**To-do item**
Read the records beneath this task and copy every line that contains the string "ทยาศาสตร".

**Excerpted data**
-------

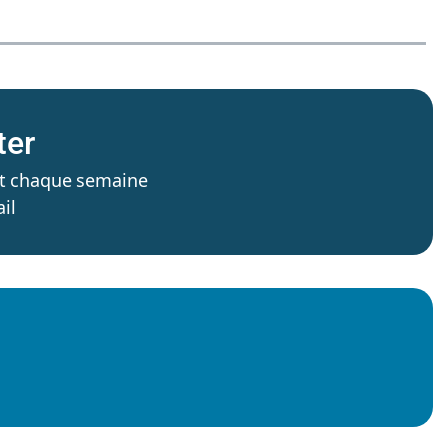
ter
’est chaque semaine
il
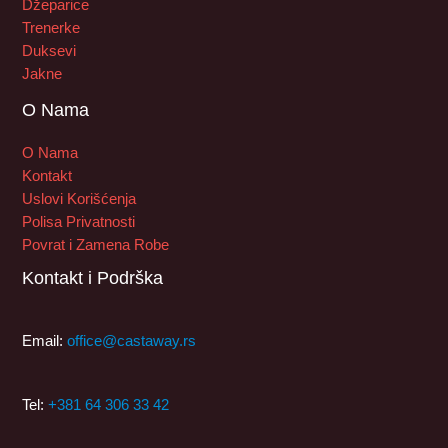
Džeparice
Trenerke
Duksevi
Jakne
O Nama
O Nama
Kontakt
Uslovi Korišćenja
Polisa Privatnosti
Povrat i Zamena Robe
Kontakt i Podrška
Email:
office@castaway.rs
Tel:
+381 64 306 33 42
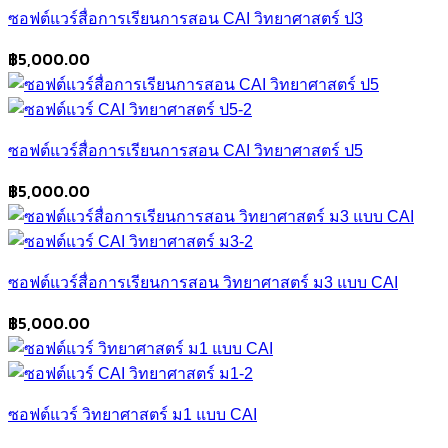
ซอฟต์แวร์สื่อการเรียนการสอน CAI วิทยาศาสตร์ ป3
฿
5,000.00
ซอฟต์แวร์สื่อการเรียนการสอน CAI วิทยาศาสตร์ ป5
฿
5,000.00
ซอฟต์แวร์สื่อการเรียนการสอน วิทยาศาสตร์ ม3 แบบ CAI
฿
5,000.00
ซอฟต์แวร์ วิทยาศาสตร์ ม1 แบบ CAI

-------

**Exercise answer**
ซอฟต์แวร์สื่อการเรียนการสอน CAI วิทยาศาสตร์ ป3
ซอฟต์แวร์สื่อการเรียนการสอน CAI วิทยาศาสตร์ ป5
ซอฟต์แวร์สื่อการเรียนการสอน วิทยาศาสตร์ ม3 แบบ CAI
ซอฟต์แวร์ วิทยาศาสตร์ ม1 แบบ CAI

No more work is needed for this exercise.